Facial coding in recruitment is rightly controversial and in many jurisdictions rightly restricted. The core ethical problem is using biometric signals to make high-stakes decisions about people; employment, credit, access, without their meaningful understanding or control. That is a fundamentally different situation from what we do.
In consumer and user research, participants choose to take part, they can stop at any time, and the output of the research does not affect them, it affects product decisions. The emotional signals Mira captures are used to help brands understand how people genuinely respond to products and concepts. No decision is made about them as individuals.
We also do not use facial recognition; we measure expressions, not identity. Participants are anonymous at the analysis level.
You are right that the research space is where this can be done responsibly. That is why we built here.

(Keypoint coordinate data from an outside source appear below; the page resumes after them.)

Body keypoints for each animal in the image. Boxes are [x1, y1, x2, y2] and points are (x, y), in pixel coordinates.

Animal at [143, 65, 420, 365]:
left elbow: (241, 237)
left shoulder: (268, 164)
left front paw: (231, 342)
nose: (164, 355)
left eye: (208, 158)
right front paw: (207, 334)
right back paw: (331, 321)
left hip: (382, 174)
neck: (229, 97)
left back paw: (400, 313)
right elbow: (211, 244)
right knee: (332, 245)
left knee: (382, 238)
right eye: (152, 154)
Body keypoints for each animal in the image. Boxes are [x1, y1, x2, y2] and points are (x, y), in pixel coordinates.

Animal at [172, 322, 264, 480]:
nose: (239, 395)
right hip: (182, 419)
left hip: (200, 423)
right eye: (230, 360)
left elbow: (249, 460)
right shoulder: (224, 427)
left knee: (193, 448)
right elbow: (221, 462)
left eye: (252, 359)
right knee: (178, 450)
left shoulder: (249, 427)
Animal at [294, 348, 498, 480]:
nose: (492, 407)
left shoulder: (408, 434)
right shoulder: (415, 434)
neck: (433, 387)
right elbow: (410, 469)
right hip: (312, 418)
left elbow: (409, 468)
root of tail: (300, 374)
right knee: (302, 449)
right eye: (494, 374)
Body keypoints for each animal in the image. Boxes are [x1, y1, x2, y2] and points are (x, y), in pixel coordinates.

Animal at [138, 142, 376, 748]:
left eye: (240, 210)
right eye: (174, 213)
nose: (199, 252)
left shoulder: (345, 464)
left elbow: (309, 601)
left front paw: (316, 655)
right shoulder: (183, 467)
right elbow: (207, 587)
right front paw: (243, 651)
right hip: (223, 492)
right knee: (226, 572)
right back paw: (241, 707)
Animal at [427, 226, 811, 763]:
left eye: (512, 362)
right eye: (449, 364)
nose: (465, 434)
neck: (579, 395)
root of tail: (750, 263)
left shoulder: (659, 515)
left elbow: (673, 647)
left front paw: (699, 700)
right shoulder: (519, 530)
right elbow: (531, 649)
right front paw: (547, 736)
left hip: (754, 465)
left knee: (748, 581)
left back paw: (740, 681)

Appreciate you thinking it through properly rather than reacting to the phrase "facial coding."
How does the facial coding and emotion AI actually perform across different cultures since expressions and emotional cues vary so widely globally?
Mira
@zgreg0z Our models are trained across demographic groups rather than on a single population, and we apply normalisation based on cultural benchmarks we have collected to reduce bias in emotional scoring. The goal is to measure genuine reactions, not to apply one cultural standard globally. We also let researchers set study-specific calibration. Emotion expression does vary across cultures and we do not claim perfect universality — it is an ongoing area of work. For global studies we recommend always combining the emotional signal with the transcript and not reading it in isolation.